Bonn/Berlin (AFP/taz) – Die Menschenrechtsorganisation amnesty international (ai) hat die deutsche Bundesregierung aufgefordert, die Abschiebung von Kosovo-Albanern nach Jugoslawien sofort auszusetzen. Bei der Vorstellung des ai-Jahresberichts in Bonn sagte der deutsche ai-Vorsitzende Volkmar Deile: „Daß das Asylrecht in Deutschland vor allem als Hindernis bei der Abwehr illegaler Einwanderung gesehen wird, widerspricht der menschenrechtlichen Bedeutung der Genfer Flüchtlingskonvention.“ Bereits im vergangenen Jahr hatte amnesty die deutsche Asylpolitik und Abschiebepraxis kritisiert und war dafür teils heftig angegriffen worden.

Trotz ihrer völkerrechtlichen Verankerung vor fünfzig Jahren werden die Menschenrechte laut ai in den meisten Staaten der Welt noch immer mißachtet.

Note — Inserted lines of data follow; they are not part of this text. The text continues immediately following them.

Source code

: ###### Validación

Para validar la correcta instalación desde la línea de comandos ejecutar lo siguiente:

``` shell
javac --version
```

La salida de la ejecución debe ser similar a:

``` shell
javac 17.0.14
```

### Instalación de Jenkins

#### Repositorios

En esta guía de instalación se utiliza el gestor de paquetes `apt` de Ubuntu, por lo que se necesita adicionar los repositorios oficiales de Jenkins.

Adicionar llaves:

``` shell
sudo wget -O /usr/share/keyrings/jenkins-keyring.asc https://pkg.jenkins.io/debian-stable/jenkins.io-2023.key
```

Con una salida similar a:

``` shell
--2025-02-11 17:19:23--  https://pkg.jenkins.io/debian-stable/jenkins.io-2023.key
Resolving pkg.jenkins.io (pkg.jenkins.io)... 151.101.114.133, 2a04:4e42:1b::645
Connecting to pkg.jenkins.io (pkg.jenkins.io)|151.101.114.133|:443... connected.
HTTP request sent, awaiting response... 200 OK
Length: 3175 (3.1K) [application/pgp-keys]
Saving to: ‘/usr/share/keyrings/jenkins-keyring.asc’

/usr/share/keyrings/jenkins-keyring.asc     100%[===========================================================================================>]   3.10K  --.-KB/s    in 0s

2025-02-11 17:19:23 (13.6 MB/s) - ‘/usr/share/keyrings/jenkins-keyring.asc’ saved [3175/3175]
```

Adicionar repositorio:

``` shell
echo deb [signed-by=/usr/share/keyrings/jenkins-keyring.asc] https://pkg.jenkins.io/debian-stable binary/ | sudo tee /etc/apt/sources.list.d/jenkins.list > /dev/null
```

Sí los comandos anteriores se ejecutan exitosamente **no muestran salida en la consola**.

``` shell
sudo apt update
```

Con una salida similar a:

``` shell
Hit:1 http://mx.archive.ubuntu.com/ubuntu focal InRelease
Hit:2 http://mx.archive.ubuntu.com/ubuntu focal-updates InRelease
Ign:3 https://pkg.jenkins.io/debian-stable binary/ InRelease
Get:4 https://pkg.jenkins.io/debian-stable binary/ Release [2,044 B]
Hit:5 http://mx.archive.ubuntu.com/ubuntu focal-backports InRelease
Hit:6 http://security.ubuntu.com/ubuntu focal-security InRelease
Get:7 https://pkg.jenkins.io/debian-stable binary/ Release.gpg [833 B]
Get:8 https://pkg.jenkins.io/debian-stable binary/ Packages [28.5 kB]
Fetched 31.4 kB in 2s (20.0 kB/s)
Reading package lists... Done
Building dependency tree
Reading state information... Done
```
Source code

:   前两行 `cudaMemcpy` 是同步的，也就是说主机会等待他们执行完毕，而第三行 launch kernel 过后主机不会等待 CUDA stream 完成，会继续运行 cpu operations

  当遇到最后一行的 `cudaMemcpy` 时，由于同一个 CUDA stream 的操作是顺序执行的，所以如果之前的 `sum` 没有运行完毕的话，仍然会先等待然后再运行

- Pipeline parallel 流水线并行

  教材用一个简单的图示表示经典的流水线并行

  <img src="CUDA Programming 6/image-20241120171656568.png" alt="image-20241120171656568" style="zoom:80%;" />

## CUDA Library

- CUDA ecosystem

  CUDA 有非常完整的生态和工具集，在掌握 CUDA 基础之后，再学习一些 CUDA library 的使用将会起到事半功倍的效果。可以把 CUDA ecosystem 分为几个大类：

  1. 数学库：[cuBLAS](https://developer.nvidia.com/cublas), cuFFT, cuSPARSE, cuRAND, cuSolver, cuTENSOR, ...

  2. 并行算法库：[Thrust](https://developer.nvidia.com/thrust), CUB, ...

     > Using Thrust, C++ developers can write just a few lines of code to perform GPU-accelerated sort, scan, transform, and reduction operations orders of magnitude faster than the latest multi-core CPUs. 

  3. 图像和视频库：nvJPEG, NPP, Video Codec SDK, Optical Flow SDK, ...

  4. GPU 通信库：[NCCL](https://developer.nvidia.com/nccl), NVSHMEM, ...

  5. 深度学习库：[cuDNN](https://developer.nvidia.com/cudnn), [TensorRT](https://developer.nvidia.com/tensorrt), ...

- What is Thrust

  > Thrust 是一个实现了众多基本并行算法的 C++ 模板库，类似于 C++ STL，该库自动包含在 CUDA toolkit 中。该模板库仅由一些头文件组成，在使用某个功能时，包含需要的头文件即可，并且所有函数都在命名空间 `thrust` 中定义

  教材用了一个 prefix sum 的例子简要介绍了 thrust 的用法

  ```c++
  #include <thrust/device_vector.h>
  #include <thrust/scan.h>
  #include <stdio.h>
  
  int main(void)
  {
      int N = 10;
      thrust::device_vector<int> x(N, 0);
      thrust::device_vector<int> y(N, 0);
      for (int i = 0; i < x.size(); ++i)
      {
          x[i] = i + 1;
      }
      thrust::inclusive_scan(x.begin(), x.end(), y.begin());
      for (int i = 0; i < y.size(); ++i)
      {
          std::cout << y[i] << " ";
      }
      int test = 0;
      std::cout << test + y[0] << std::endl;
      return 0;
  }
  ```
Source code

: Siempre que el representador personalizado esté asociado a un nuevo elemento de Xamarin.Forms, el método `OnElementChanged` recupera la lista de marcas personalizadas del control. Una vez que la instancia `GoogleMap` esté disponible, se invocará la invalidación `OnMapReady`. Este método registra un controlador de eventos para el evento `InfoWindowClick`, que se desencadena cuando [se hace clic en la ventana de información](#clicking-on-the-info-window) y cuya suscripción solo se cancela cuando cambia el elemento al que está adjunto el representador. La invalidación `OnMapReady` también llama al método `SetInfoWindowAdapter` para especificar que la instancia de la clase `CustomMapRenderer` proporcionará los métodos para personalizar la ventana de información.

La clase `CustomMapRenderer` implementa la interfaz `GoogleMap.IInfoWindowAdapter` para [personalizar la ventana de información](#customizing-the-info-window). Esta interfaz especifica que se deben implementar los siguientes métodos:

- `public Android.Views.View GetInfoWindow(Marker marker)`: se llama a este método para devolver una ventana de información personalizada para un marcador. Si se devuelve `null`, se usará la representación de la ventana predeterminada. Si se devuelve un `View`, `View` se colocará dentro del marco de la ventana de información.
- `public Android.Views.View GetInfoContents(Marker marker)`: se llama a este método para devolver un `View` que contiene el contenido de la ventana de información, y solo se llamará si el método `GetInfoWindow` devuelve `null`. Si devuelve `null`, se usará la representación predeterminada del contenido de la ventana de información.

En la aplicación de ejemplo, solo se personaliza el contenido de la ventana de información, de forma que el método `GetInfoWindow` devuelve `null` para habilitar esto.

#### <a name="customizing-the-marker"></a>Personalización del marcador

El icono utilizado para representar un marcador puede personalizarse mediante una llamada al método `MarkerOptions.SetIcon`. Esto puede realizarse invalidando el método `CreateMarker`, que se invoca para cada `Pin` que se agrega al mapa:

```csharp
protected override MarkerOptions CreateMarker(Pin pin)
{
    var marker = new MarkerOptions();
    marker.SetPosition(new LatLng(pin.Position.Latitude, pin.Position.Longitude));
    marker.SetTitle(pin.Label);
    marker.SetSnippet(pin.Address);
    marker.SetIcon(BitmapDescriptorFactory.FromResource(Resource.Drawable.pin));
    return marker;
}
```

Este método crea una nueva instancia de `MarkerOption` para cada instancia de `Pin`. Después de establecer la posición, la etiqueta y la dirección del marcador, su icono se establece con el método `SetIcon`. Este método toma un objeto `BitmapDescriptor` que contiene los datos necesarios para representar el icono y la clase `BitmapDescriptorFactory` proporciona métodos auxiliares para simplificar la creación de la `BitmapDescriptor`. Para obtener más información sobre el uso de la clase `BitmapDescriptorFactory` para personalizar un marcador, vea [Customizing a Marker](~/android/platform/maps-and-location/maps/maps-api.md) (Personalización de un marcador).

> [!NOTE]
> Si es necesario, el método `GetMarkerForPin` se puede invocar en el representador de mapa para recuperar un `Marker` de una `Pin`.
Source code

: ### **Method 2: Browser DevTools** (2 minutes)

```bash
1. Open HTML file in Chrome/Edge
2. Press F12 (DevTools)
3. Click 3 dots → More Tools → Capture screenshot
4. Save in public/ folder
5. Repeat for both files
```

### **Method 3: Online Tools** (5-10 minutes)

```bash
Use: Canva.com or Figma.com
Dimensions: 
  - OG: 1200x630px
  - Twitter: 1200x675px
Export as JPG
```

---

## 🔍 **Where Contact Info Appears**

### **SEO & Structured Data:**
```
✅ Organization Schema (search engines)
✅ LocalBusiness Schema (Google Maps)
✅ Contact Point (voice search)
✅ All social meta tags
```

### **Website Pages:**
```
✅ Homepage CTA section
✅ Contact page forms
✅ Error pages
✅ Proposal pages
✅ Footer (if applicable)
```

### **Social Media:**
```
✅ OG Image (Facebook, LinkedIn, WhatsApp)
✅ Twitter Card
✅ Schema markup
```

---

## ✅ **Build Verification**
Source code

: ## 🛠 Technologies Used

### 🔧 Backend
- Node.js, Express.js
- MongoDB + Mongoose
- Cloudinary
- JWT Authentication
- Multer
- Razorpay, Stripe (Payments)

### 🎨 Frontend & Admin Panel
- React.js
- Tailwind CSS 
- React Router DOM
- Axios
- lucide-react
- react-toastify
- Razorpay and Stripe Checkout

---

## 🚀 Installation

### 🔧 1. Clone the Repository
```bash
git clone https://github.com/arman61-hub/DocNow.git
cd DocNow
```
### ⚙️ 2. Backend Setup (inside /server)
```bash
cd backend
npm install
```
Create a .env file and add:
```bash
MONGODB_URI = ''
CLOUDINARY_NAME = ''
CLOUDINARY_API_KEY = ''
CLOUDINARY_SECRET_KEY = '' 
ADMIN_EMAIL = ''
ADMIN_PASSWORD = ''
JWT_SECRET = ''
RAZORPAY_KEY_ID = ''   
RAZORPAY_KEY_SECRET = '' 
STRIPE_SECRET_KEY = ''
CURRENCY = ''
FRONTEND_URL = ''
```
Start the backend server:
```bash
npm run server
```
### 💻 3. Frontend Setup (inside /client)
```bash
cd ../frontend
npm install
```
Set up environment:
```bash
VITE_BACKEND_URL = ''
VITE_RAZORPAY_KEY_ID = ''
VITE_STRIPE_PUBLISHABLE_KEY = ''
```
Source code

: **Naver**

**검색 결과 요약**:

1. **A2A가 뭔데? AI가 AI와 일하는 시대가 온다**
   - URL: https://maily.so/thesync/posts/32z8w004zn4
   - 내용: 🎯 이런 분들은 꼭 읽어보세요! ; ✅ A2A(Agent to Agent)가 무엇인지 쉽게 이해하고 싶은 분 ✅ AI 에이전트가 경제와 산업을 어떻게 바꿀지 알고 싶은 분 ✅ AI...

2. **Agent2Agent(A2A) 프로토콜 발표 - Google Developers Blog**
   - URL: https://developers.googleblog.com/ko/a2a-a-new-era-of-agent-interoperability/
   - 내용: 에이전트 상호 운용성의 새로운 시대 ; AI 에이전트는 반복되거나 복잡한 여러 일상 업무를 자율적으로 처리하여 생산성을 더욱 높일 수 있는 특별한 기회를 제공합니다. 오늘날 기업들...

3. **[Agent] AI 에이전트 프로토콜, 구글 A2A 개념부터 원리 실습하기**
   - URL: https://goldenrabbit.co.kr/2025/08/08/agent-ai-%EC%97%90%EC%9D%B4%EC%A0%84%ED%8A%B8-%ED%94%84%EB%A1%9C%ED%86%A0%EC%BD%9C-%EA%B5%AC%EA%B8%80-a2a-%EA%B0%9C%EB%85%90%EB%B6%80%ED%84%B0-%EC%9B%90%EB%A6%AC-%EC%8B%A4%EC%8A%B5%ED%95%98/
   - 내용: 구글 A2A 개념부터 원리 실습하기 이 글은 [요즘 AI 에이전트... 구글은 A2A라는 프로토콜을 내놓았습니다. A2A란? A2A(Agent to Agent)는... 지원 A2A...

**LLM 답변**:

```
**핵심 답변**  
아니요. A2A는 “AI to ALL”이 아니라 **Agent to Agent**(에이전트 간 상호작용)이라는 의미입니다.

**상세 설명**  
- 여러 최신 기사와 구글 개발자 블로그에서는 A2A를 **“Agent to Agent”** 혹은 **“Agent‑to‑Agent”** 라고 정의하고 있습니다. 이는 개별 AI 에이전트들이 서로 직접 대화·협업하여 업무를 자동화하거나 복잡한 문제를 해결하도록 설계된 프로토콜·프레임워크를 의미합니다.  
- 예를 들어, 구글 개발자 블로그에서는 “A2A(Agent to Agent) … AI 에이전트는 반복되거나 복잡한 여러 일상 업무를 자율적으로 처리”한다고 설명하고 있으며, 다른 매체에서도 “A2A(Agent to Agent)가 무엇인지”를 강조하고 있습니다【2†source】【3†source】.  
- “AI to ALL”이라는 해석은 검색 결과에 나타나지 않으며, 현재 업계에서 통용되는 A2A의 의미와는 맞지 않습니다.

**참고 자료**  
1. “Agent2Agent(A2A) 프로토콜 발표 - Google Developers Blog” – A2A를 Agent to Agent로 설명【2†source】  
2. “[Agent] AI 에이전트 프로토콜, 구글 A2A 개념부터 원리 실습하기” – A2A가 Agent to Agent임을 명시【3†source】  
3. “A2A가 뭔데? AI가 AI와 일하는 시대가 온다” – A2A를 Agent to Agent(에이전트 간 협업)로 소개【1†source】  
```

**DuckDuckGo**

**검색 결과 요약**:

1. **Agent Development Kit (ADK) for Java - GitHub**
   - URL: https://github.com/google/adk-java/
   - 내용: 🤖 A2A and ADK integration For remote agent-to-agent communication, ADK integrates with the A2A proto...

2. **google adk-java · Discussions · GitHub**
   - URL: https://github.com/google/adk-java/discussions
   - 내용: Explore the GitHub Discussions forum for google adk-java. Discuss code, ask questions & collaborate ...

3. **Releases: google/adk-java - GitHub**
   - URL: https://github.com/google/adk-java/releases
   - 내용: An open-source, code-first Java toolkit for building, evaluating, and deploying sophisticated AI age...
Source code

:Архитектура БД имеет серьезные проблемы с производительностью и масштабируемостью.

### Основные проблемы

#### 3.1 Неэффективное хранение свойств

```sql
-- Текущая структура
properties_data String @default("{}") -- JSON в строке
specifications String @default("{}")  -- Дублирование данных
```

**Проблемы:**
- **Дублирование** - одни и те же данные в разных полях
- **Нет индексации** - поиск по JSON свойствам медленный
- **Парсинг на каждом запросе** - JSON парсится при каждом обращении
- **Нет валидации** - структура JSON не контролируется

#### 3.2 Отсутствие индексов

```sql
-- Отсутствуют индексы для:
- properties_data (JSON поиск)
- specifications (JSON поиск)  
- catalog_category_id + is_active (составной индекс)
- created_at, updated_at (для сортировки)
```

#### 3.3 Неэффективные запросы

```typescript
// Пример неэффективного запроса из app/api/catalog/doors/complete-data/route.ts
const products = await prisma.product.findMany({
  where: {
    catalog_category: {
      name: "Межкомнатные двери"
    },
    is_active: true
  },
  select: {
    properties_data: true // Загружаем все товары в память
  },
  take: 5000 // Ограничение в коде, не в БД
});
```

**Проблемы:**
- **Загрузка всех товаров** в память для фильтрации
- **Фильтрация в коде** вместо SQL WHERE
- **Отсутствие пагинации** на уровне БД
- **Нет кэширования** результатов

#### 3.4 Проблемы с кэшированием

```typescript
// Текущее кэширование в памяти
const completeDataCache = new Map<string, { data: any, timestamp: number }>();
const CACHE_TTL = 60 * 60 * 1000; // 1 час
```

Der ai-Jahresbericht prangert Verstöße in 141 Ländern an, darunter Deutschland und mehrere andere westliche Staaten.

„Für die meisten Menschen auf der Welt bedeutet die Allgemeine Erklärung der Menschenrechte kaum mehr als ein unerfülltes Versprechen auf einem Stück Papier“, sagte ai-Generalsekretär Pierre Sané und erinnerte an „1,3 Milliarden Menschen, die mit weniger als einem Dollar am Tag ums Überleben kämpfen, 35.000 Menschen, die täglich an Unterernährung und heilbaren Krankheiten sterben, eine Milliarde Erwachsene, die nicht lesen und schreiben können.“

Insgesamt seien im vergangenen Jahr in 117 Staaten Menschen gefoltert und mißhandelt worden, in gut 50 Staaten werde Folter systematisch eingesetzt. In mindestens 87 Ländern sind Menschen wegen ihrer politischen Überzeugung inhaftiert. Als besonders eklatante Fälle nennt ai Algerien, Ruanda, Burundi, die Demokratische Republik Kongo, Sudan, Afghanistan, Irak, Birma und Sri Lanka. Vor allem in Algerien zeige sich die Unfähigkeit der internationalen Gemeinschaft, der Zivilbevölkerung zu helfen. Als positive Entwicklungen führte Deile die Freilassung von Oppositionellen in Nigeria und des iranischen Regimekritikers Faradsch Sarkuhi an.